The appropriate and careful use of decontamination of the poisoned patient should be considered. Thorough history taking and physical examination of the patient is imperative prior to emesis induction. Recognizing contraindications for emesis induction, or which emetic to use for emesis induction, is imperative. With careful and thorough evaluation of the poisoned patient, proper decontamination can be performed confidently with safety and efficacy to aid in ensuring a positive outcome.

Note: when in doubt, all drug dosages should be confirmed and cross-referenced with a reference guide.

References

1.  Lee JA. Decontamination of the poisoned patient. In: Osweiler G, Hovda L, Brutlag A, Lee JA, eds.
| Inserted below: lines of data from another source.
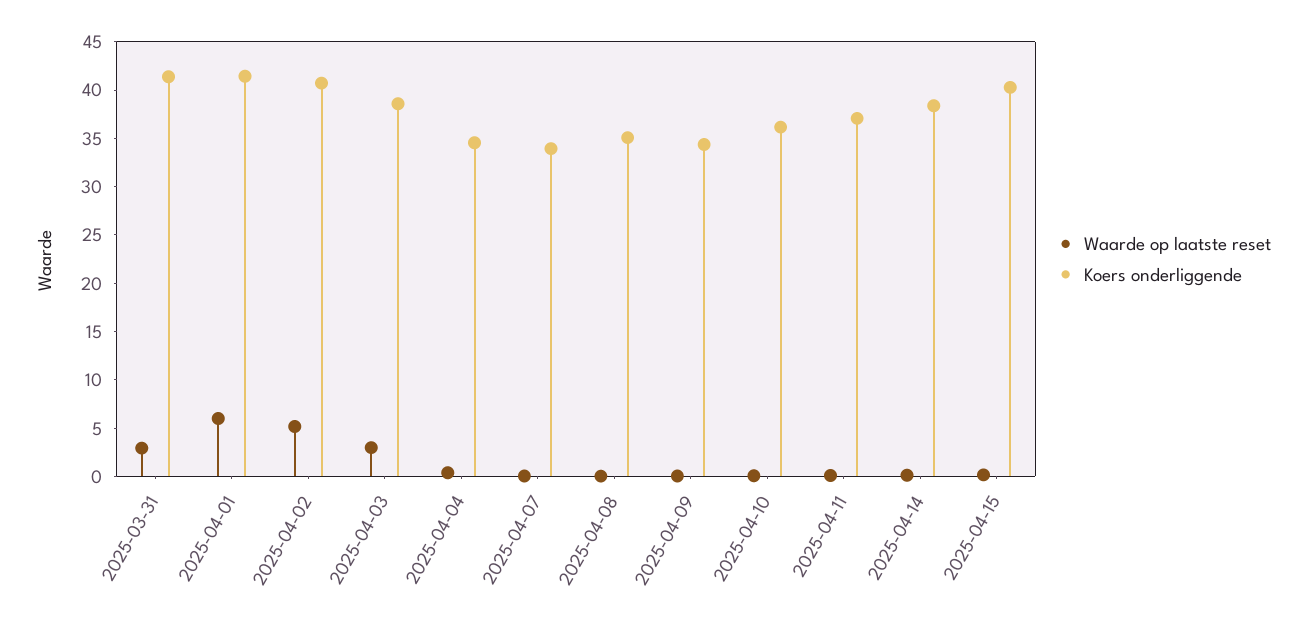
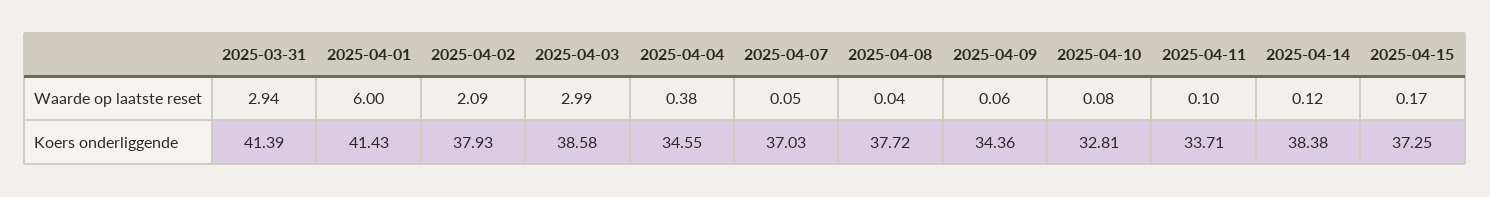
Waarde op laatste reset, 2025-04-02: 5 -> 2.09
Koers onderliggende, 2025-04-02: 41 -> 37.93
Koers onderliggende, 2025-04-07: 34 -> 37.03
Koers onderliggende, 2025-04-08: 35 -> 37.72
Koers onderliggende, 2025-04-10: 36 -> 32.81
Koers onderliggende, 2025-04-11: 37 -> 33.71
Koers onderliggende, 2025-04-15: 40 -> 37.25

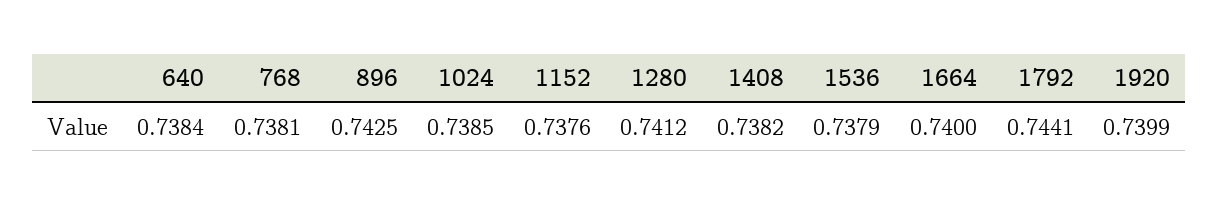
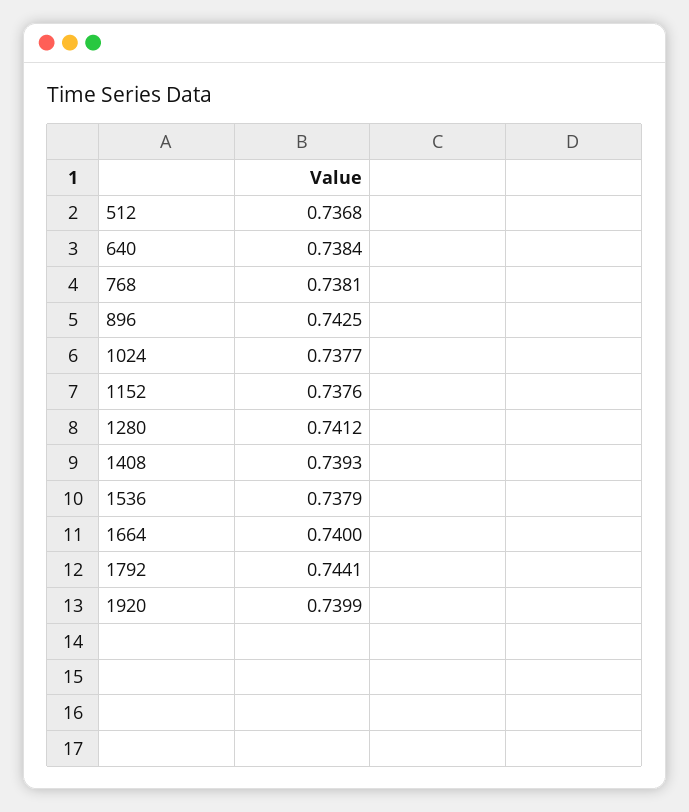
1024: 0.7385 -> 0.7377
1408: 0.7382 -> 0.7393
512: none -> 0.7368

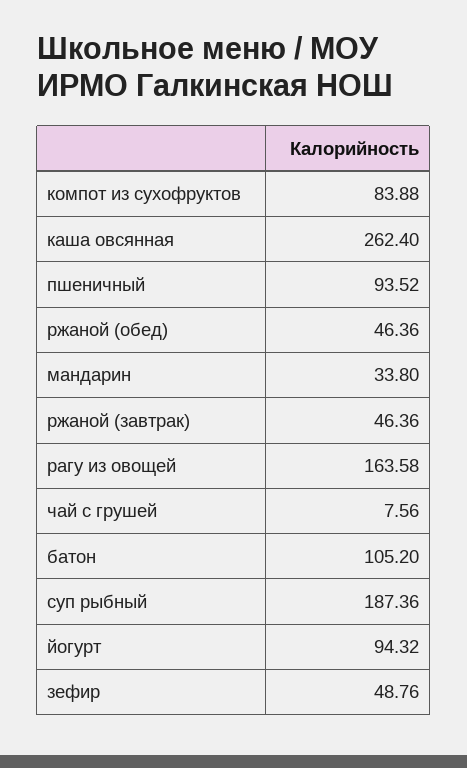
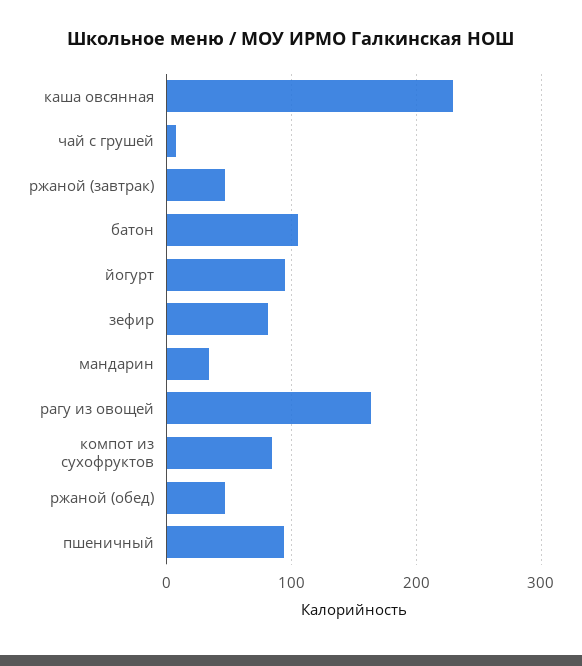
каша овсянная: 262.4 -> 230
суп рыбный: 187.36 -> none
зефир: 48.76 -> 80

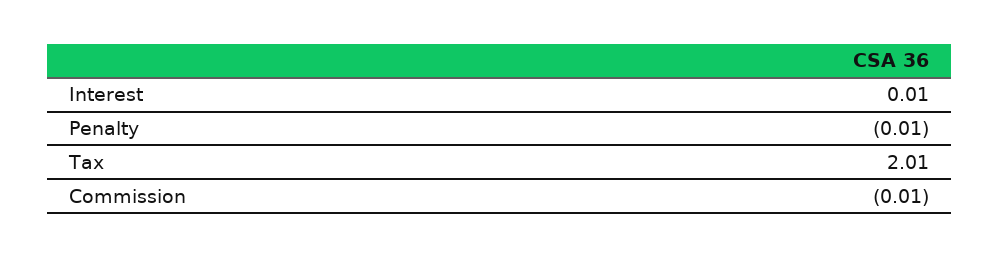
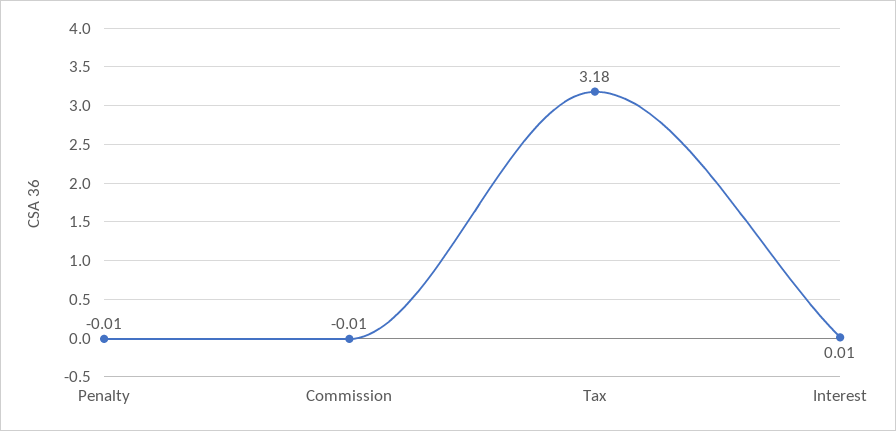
Tax: 2.01 -> 3.18

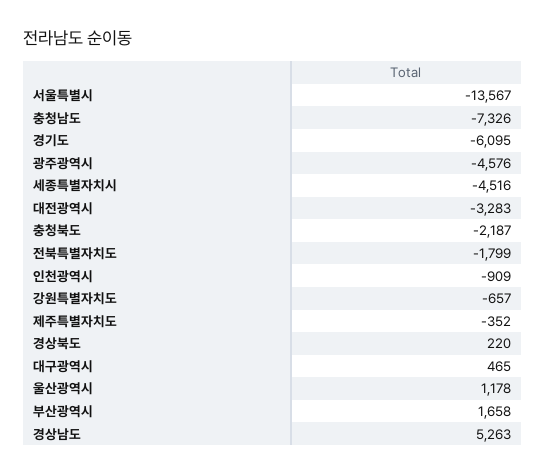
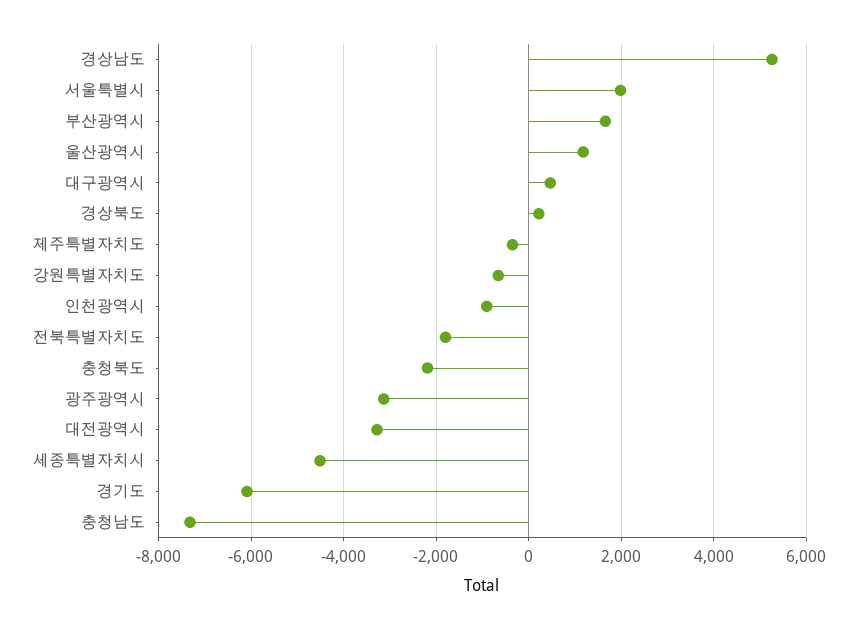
서울특별시: -13567 -> 2000
광주광역시: -4576 -> -3200

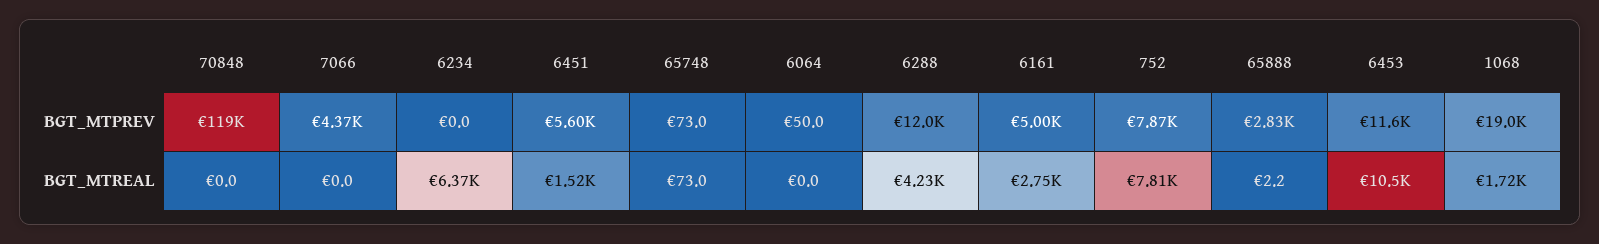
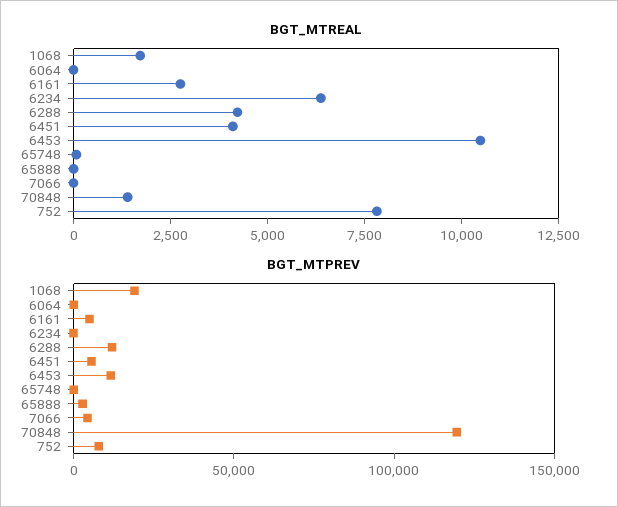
BGT_MTREAL, 70848: 0 -> 1500
BGT_MTREAL, 6451: 1520 -> 4000

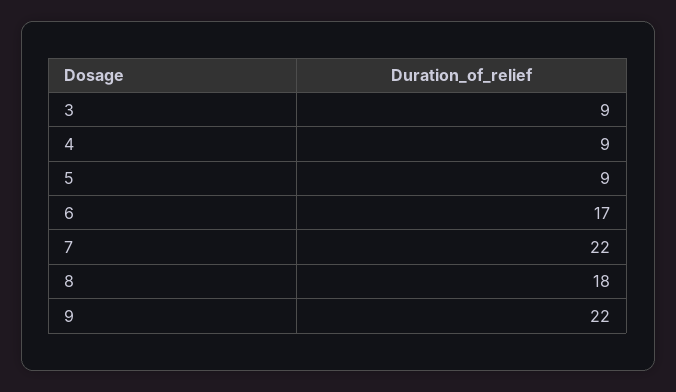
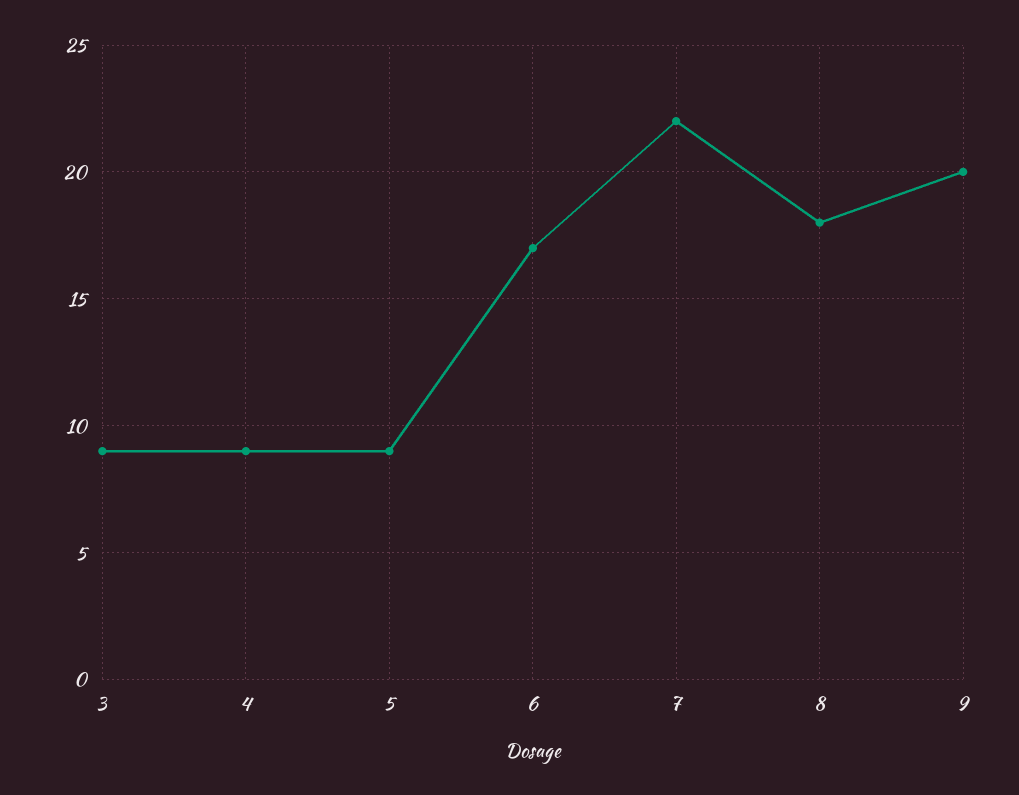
9: 22 -> 20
Blackwell’s Five-Minute Veterinary Consult Clinical Companion Small Animal Toxicology. 1st ed. Iowa City, IA: Wiley-Blackwell; 2010:5–19.

2.  Peterson ME. Toxicological decontamination. In: Peterson ME, Talcott PA, eds. Small Animal Toxicology. 2nd ed. St. Louis, MO: Elsevier; 2006:127–141.

3.  Bihun C, Bauck L. Basic anatomy, physiology, husbandry, and clinical techniques. In: Quesenberry K, Carpenter JW, eds. Ferrets, Rabbits, and Rodents. 2nd ed. St Louis, MO: Elsevier; 2004:289–290.

4.  Niedzwecki AH, Book BP, Lewis KM, et al. Effects of oral 3% hydrogen peroxide used as an emetic on the gastroduodenal mucosa of healthy dogs. J Vet Emerg Crit Care. 2017;27(2):178–184.

5.  Thawley VJ, Drobatz KJ. Assessment of dexmedetomidine and other agents for emesis induction in cats: 43 cases (2009–2014). J Am Vet Med Assoc. 2015;247(12):1415–1418.

6.  Willey JL, Julius TM, Claypool SPA, et al. Evaluation and comparison of xylazine hydrochloride and dexmedetomidine hydrochloride for the induction of emesis in cats: 47 cases (2007–2013). J Am Vet Med Assoc. 2016;248(8):923–928.